Start INPUT
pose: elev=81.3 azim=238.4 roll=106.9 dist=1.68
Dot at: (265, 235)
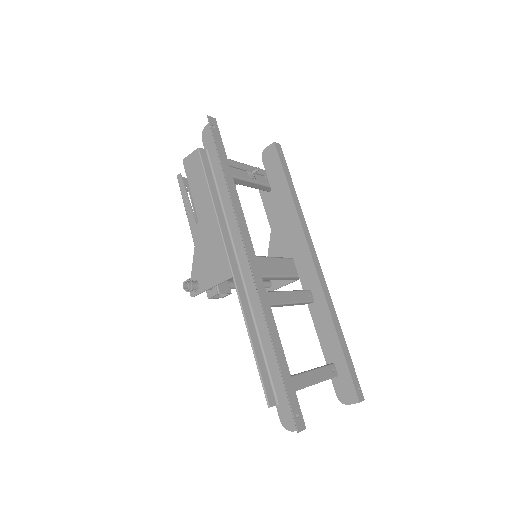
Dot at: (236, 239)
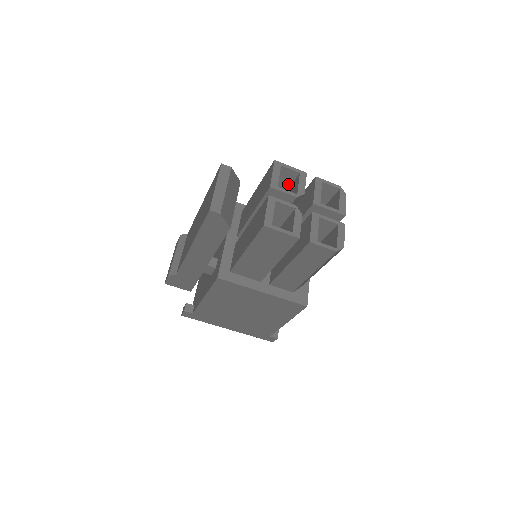
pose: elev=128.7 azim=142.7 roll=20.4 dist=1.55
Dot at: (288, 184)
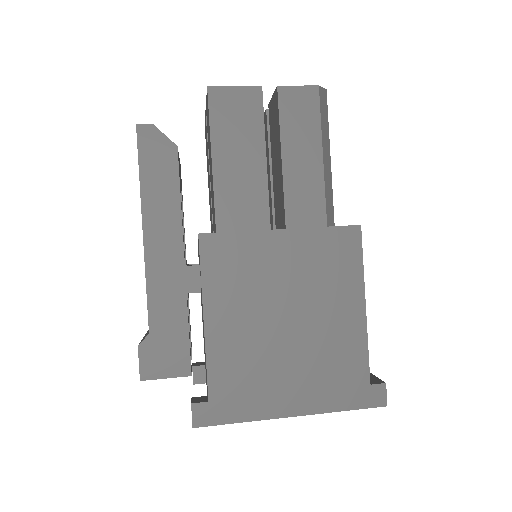
Dot at: occluded
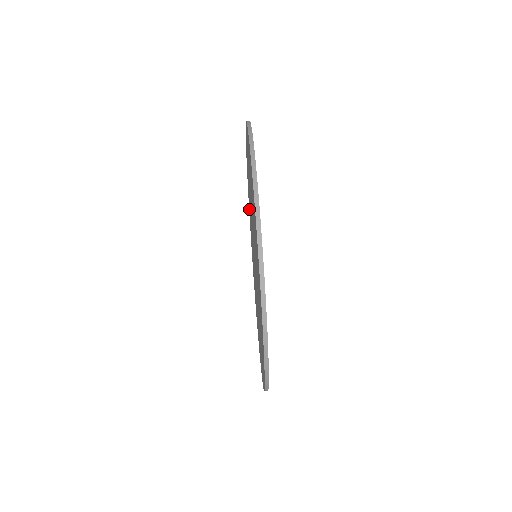
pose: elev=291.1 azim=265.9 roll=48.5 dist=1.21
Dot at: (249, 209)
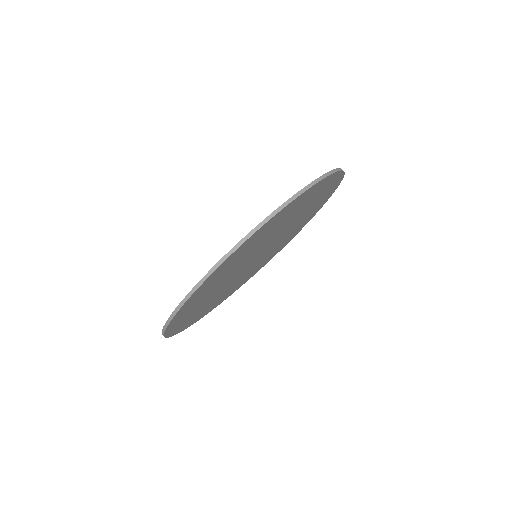
Dot at: occluded
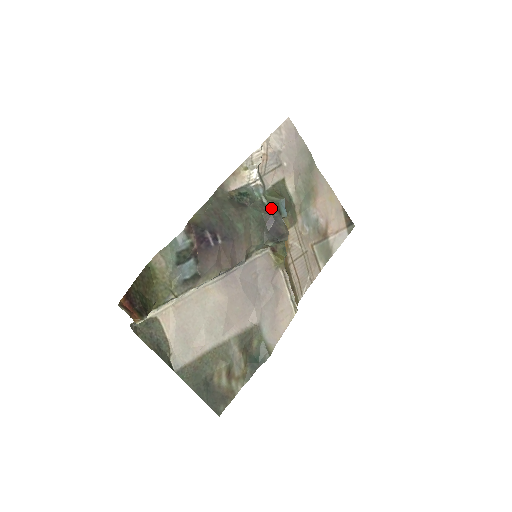
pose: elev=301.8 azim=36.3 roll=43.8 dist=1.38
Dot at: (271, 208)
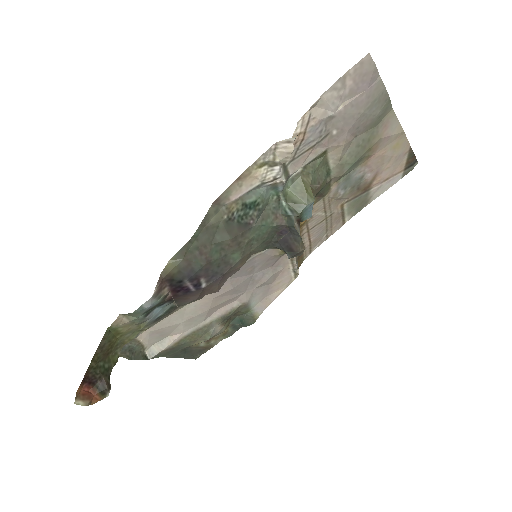
Dot at: (289, 217)
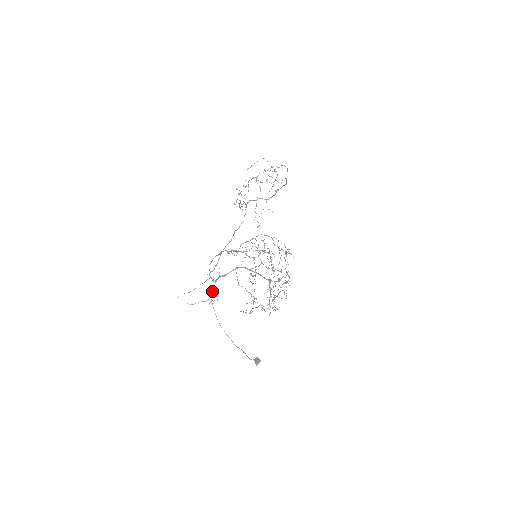
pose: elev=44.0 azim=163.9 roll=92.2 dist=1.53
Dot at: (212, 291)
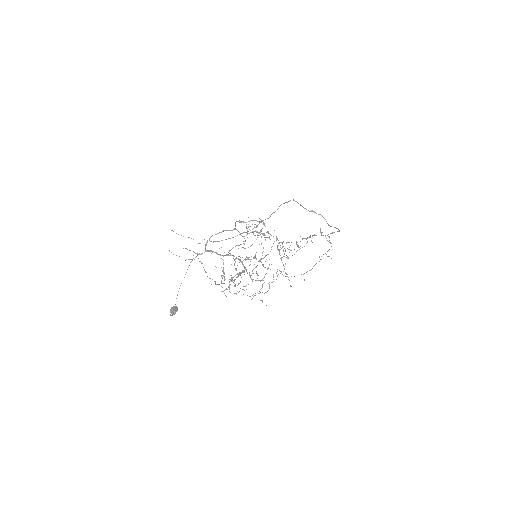
Dot at: (197, 255)
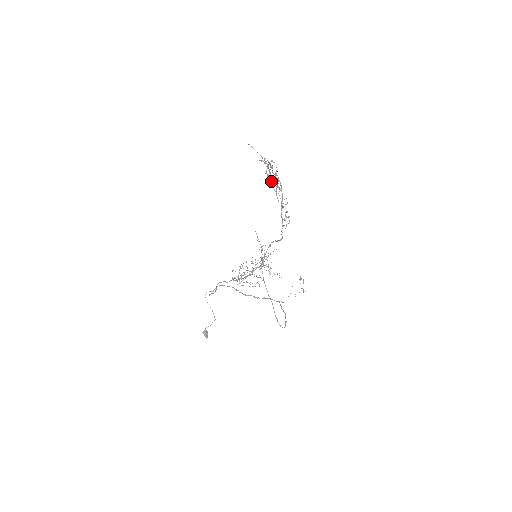
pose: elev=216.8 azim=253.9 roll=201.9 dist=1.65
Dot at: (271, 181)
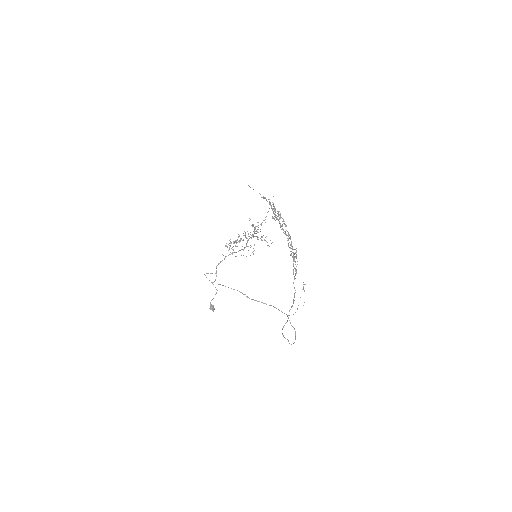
End INPUT
_WORK INSTRUCTIONS:_
Please format the lines starting with the one that contains "pose: elev=291.1 azim=265.9" and running through the last line above as a JSON list of strings, one string per line, with blank lines skipped and the pictures left out.

_ANSWER FOR THE TASK:_
[
  "pose: elev=291.1 azim=265.9 roll=48.5 dist=1.21",
  "Dot at: (249, 209)",
  "Dot at: occluded",
  "pose: elev=301.8 azim=36.3 roll=43.8 dist=1.38",
  "Dot at: (271, 208)",
  "Dot at: (289, 217)",
  "pose: elev=44.0 azim=163.9 roll=92.2 dist=1.53",
  "Dot at: (212, 291)",
  "Dot at: (197, 255)",
  "pose: elev=216.8 azim=253.9 roll=201.9 dist=1.65",
  "Dot at: (271, 181)"
]